*This article was published as a part of the Data Science Blogathon.*

Transforming a data set with Principal Component Analysis (PCA) is a short task. However, would the task be effective?

In this article, information is provided to effectively produce visuals from PCA.

Factoshiny can illustrate deeper insights into the data set after a PCA transformation. Read more here to learn why.

- How to visualize PCA with Factoshiny
- Finding additional insights from PCA
- Analyzing PCA graphs produced on a Cartesian Plane
- Applying contextual meaning from PCA
- Helping as a reference guide for educational purposes

- Knowledge of separately installing RStudio, R, and library
- R-Programming mechanics
- How to read graphs and their elements

** **

When coding in R-programming, versions used can impact functionality because of compatibility.

Older versions may seem unneeded, although libraries seem to only work with packages installed within an older version of R.
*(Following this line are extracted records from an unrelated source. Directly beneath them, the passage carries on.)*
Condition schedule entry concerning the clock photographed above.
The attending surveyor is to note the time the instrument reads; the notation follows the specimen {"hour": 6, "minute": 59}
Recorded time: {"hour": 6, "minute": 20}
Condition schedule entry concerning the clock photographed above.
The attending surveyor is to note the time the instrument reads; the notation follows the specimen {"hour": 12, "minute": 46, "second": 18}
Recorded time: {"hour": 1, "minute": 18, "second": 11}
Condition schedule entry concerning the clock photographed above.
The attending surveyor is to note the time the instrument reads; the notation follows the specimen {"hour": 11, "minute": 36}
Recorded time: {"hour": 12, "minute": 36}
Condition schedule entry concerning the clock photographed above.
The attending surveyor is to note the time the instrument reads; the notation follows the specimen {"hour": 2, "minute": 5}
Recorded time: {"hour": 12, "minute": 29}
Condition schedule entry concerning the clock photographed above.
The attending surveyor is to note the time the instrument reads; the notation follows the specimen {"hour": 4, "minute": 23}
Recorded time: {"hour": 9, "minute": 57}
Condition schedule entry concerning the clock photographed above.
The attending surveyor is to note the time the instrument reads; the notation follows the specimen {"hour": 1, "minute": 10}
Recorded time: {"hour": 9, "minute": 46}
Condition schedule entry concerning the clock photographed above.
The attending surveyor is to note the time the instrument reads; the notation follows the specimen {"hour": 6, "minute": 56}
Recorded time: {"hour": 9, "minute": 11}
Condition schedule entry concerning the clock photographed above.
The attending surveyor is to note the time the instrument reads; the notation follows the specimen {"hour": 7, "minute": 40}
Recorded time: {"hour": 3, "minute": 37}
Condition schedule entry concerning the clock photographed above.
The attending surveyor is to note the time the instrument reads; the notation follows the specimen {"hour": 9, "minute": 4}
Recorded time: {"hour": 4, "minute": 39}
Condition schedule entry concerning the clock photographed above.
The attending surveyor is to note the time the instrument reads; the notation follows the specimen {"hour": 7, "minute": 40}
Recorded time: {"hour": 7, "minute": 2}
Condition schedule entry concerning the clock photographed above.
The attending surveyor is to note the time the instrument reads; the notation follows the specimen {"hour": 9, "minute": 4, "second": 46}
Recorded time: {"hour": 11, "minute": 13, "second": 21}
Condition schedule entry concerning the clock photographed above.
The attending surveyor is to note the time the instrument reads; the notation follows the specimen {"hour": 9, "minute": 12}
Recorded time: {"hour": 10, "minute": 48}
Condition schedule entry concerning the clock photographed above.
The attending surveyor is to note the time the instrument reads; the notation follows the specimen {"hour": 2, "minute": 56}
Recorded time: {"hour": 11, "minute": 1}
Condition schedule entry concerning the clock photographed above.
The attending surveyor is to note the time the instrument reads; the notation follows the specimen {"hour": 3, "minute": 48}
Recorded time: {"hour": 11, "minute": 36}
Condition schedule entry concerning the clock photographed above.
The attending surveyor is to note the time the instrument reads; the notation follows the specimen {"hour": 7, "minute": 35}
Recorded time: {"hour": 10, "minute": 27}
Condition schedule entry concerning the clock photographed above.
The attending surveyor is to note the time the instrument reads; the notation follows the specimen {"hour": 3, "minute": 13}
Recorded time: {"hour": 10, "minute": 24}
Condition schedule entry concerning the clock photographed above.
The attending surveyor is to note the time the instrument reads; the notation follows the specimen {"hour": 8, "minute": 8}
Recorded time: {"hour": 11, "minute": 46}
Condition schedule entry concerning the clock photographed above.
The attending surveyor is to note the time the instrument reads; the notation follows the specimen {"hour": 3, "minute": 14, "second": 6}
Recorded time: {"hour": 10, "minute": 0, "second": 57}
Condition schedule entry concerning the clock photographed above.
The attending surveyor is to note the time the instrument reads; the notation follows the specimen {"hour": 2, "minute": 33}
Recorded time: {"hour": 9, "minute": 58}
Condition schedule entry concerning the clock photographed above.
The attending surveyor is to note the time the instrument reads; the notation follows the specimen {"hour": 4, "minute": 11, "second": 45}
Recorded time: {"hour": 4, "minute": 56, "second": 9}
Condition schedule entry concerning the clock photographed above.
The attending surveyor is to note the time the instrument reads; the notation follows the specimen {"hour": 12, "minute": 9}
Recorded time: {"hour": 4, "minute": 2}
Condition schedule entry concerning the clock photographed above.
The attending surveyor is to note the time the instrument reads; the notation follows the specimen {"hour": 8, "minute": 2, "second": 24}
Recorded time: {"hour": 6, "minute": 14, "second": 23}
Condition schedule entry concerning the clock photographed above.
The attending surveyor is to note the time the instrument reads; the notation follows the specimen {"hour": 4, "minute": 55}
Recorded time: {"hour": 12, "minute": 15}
Since CRAN (R-programming website) archives several applications and package versions, libraries may still be possible to run at this moment.

*Some quick background information, Principal Component Analysis (PCA) transforms large numbers into condensed numbers on a magnified scale inside the numerically cleaned data set.*

If there are multiple versions of R installed on the operating system, select the closest to version 3.6.2 by holding the **CTRL **and **SHIFT** keyboard buttons together while clicking on the RStudio icon then release those buttons. This should not be done on a taskbar pinned icon, preferably desktop or the start menu.

Rstudio is installed and uses R version 3.6.2.

Here is what a portion of RStudio should look like in a console:

** **

** **

install.package("Factoshiny", dependencies = TRUE)

The image below is how a package installation may appear in RStudio:

*Remember to include the dependencies option and set it to “TRUE” as indicated above.*

** **

library("Factoshiny")

The messages shown below are ideal after calling Factoshiny. Then, continue by entering in:

PCAshiny(DAT_610_Auto_Accident_Personal_Injury_Claims_5_) # Include the data set variable inside the brackets or parenthesis.

You may select any data set of your choosing, here is a sample data set saved from a school project. It was about risk assessment and how to distinguish real claims from fraudulent claims.

Few key variables included: suspicion score, paid amount, claim cost, and 45 claim identifiers.

- Suspicion scores were factored (integer) numbers from 1 to 5 and rated how suspicious the accident claim was at that time.
- Paid amounts were in dollar values.
- Claim costs were in dollar values.
- These claim identifiers were unknown although they were factored numerical values and added to the data set to help rate the suspicion of the accident claim
- Any other variables were discarded and removed as they were ID numbers without any correlation or statistical meaning, such as claim number and policy ID.

Typically, the library can still be functional if the console does not result in ** error** messages:

** **

** **

The following images show available options to visualize the transformed data set. With some knowledge in graphing layouts and formatting, it is possible to format visuals to explain an idea.

To the left-hand side of the image below, there is a panel of boxes to adjust the view of the graphs. Each change on the panel can change the appearance of the graphs. Changes can be undone if mistakes occur.

The yellow box is to format the graphs. This means there is an option to add, remove, and/or change labels.

What each option does:

Axes: This is an editable textbox for integers to adjust the number of axes on the graph. This can change the placement of each data point on the graph. Adjusting the placement can also provide more insights. In this data set, the first box can only be set to ‘1’ and the second box can be set to an integer number greater than ‘1’.and less than ’43’. These changes can also make it difficult to see each data point clearly as each label and data point will overlap.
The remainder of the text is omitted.